Sheridan's illustrious back catalogue also includes films that have had a core injustice as their narrative motor, most famously 1993's In The Name of the Father. Despite forays into the US (In America, Get Rich or Die Tryin'), the 69-year-old is ever fascinated by tales on his doorstep.

He tells a story from his childhood growing up in Sheriff Street, where his mother Anna ran a lodgings that found itself putting up young men who had been abused by church institutions. When one, Michael Clemenger, went on to write a 2009 memoir about what he endured and witnessed (Holy Terrors sold modestly in Ireland but, interestingly, was a bestseller in the UK where it was published under the title Everybody Knew), it revealed that Anna had put him through third level education out of her own pocket, something Sheridan had never known.

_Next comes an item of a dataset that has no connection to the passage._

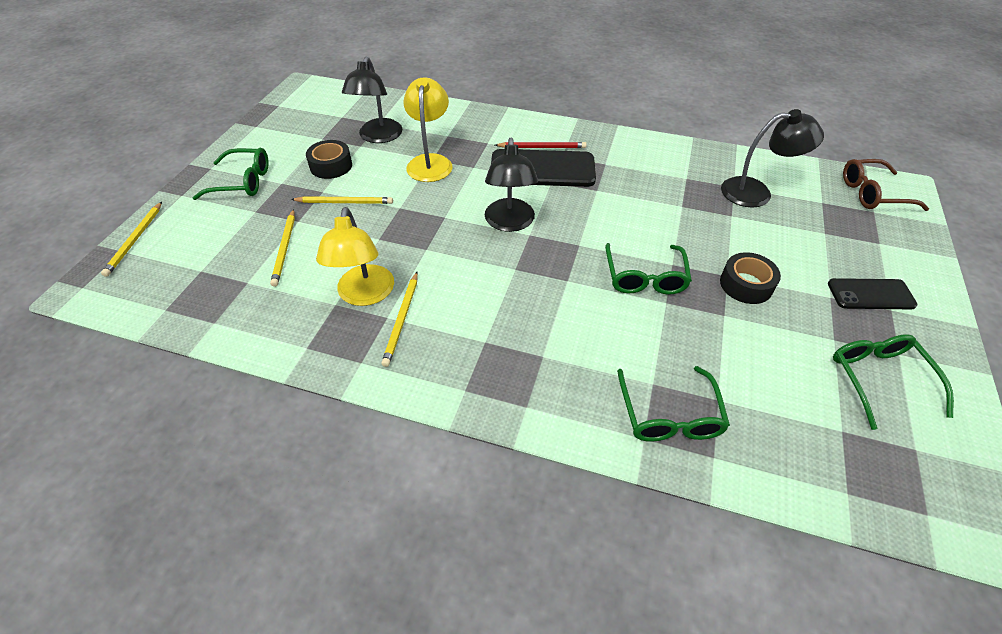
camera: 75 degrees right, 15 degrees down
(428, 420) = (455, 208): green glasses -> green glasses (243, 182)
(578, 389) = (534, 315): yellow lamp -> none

"Reading that was maybe the only time I've cried in the last 10 years," he says, his eyes visibly moistening. "You see your parents being like that and somewhere deep down it affects you. Michael wanted me to make a movie of it but I didn't really know how you'd do it. It's so heavy, no one would go see it, so you have to find some other way like Viko has. We saw the abuse as kids. I don't know if I'd have even told my parents. And I was probably in a privileged position in that my parents had standing in the community with the church."

He hopes to begin work this year on a long-standing screenplay entitled Sheriff Street based on his childhood which he says various actors have shown interest in over the years, including the late Heath Ledger. Work also continues with Ian Bailey on a project about the murder of Sophie Toscan du Plantier. "That's going to get very rough, very soon. He's going to be tried in May, and if he's found guilty then it's going to be very interesting as to whether Irish law or European law prevails."

The landscape has changed, though, and established filmmakers can now struggle to get anything made for more than a couple of million dollars, especially drama which is being consigned more and more to the small screen. "I was once offered $12m (€10.5m) to make Sheriff Street and I didn't take it," Sheridan admits. "Now, I doubt if I could get five."

For Sheridan's young protege, writing has commenced on a project that will span the region of his origin and that of his new home, telling the remarkable true story of how one man walked out of the siege of Sarajevo determined to get to the final of the 1993 Eurovision in Millstreet, Cork, while supporters back home scrambled to establish a signal through the bombing to cast an official vote for Bosnia and Herzegovina. "When that war ended in Bosnia, it came to my city, Kosovo. It was a really bitter war, they hated each other. But this is a feelgood story, it's music more than war."

"Bono got them a lot of equipment," Sheridan comes in, "satellite equipment, hardware, which enabled Sarajevo to meet the technical requirements to enter Eurovision."

The conversation returns to this theme of entertaining stories about serious matters. Sheridan concludes that the main trait of any artist is to have the courage to see the truth.

"Movies are surreal things, they're hard to explain," he winces. "It's like the Magdalene laundries - everybody knew something was wrong but nobody could quite put their finger on it or quite remember having seen it. It's there in front of you, but unless you have courage you won't see it."

'Cellar Door' is in selected cinemas from Friday.